The organizers told me they had a counter they were using to track registrants, and that's the figure they had at the end; that's why I say "claim 1850". However, based on the number of protesters I saw when there and assuming the traffic rates held up when I wasn't, I think that's a plausible claim. With protests, of course, there's always a debate on what the actual numbers were.

Jaymin Carthage

The 1850 number is a fair amount higher than what my cameras counted, but not by much more than the differences in counts between protesters and police in real life. :-) My cameras were just the normal ones to track traffic, and weren't specifically placed to count protesters. And we all know that counting people in Second Life is not an exact science. I've dived in a little deeper in my blog above (such as IBMers vs non-IBMers). But I'm not an official IBM spokesperson so it's still pretty vague. Hopefully in a few days I'll be able to post raw numbers for everyone to argue over. :-)

Hamlet Au

Please do!

This is like during a real world anti-war protest, do you count the Free Mumia crowd who always showsup? It's just that here, the question is do you count the banana and the triangle and anti-Korea stack of discs?

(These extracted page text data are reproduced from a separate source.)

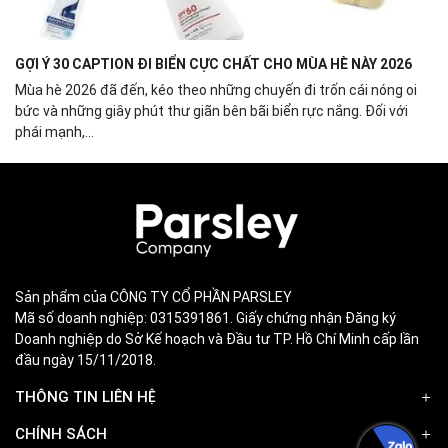
GỢI Ý 30 CAPTION ĐI BIỂN CỰC CHẤT CHO MÙA HÈ NÀY 2026
Mùa hè 2026 đã đến, kéo theo những chuyến đi trốn cái nóng oi
bức và những giây phút thư giãn bên bãi biển rực nắng. Đối với
phái mạnh,...
Sản phẩm của CÔNG TY CỔ PHẦN PARSLEY
Mã số doanh nghiệp: 0315391861. Giấy chứng nhận Đăng ký
Doanh nghiệp do Sở Kế hoạch và Đầu tư TP. Hồ Chí Minh cấp lần
đầu ngày 15/11/2018.
THÔNG TIN LIÊN HỆ
CHÍNH SÁCH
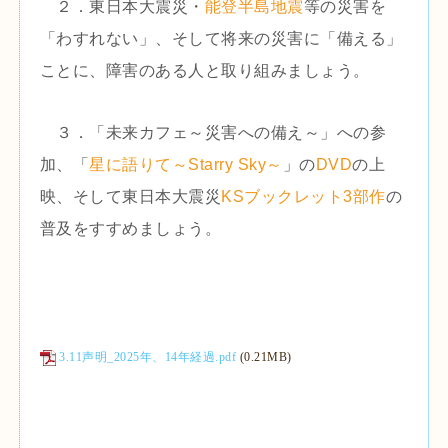
２．東日本大震災・
能登半島地震
等の災害を
「わすれない」、そして将来の災害に「備える」
ことに、障害のある人と取り組みましょう。
３．「未来カフェ～災害への備え～」への参
加、「
星に語りて～Starry Sky～
」の
DVD
の上
映、そして東日本大震災
KSブックレット3部作
の
普及をすすめましょう。
3.11声明_2025年、14年経過.pdf
(0.21MB)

Free counters in SL aren't very sophisticated...and the others are very expensive.
The founder of Envirolink and owner of the Commonwealth Island placed 3 free counters on the Central Platform that recorded unique visitors every 5 seconds. This is how we got to those figures. I think what matters is that a lot of people came to the event, IBMers or not! And what matters even more is what will we do next if IBM don't go back to the negotiations table to discuss a better deal for its workers in Italy?

Barillo Kohnke

Breakthrough at IBM Italy

One month after a virtual protest staged in Second Life with almost 2’000 avatars demonstrating on IBM islands, a new contract with IBM Italy has been signed.

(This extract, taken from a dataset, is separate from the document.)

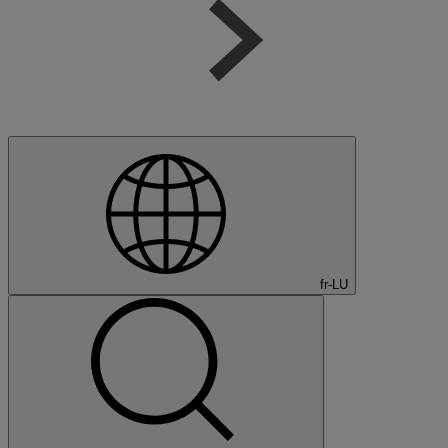
fr-LU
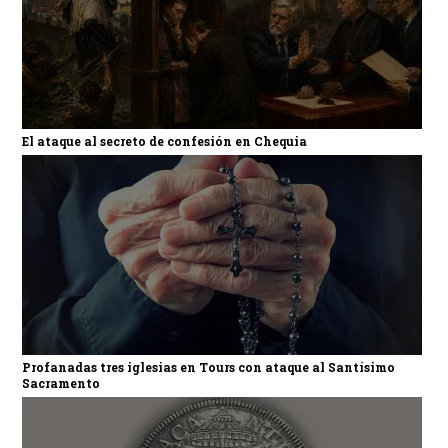
El ataque al secreto de confesión en Chequia
Profanadas tres iglesias en Tours con ataque al Santísimo
Sacramento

The new agreement, which still needs to be approved by the IBM Italy workforce, reinstates the performance bonus that was cut unilaterally by IBM Italy management.

The agreement signed by IBM Italy and the trade union Rappresentanze Sindacali Unitarie (R.S.U.) not only includes the performance bonuses from 2007 up until 2010 but also payments by IBM into a national health insurance fund and also states that negotiations will continue with respect to IBM industrial and business strategies in Italy and the improvement of internal communication policies.

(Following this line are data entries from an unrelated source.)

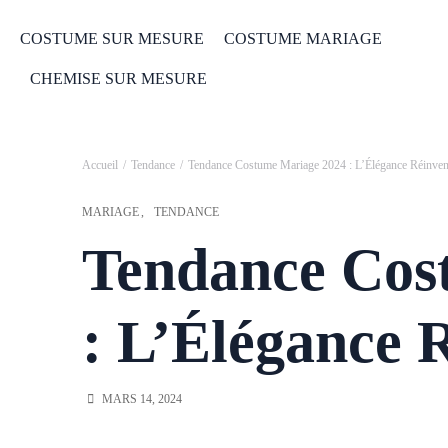
COSTUME SUR MESURE
COSTUME MARIAGE
CHEMISE SUR MESURE
Accueil
Tendance
Tendance Costume Mariage 2024 : L’Élégance Réinven
MARIAGE
TENDANCE
Tendance Cos
: L’Élégance 
MARS 14, 2024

The situation abruptly improved and negotiation resumed after the former country manager left IBM in the mid of October, who had signed responsible for the pay cuts in the first place. His departure cleared the air and facilitated constructive negotiations between social partners as this could be expected from a professional management of a high-tech company.

The virtual demonstration organized on 27 September for a whole day has certainly had an impact on the positive development. Almost 2’000 virtual protestors from 30 countries populating IBM premises in Second Life solicited an unprecedented media echo from all over the world, including TV and radio stations, daily news papers, computer and business magazines. The virtual protest had been supported by global unions such as the International and European Metalworkers Federations (IMF and EMF) and UNI Global Union.

The threat of strike action in the “real world” by the Italian unions after the virtual protest has certainly also helped to break the deadlock. Yet, the impact of this historical action in Second Life must not be underestimated.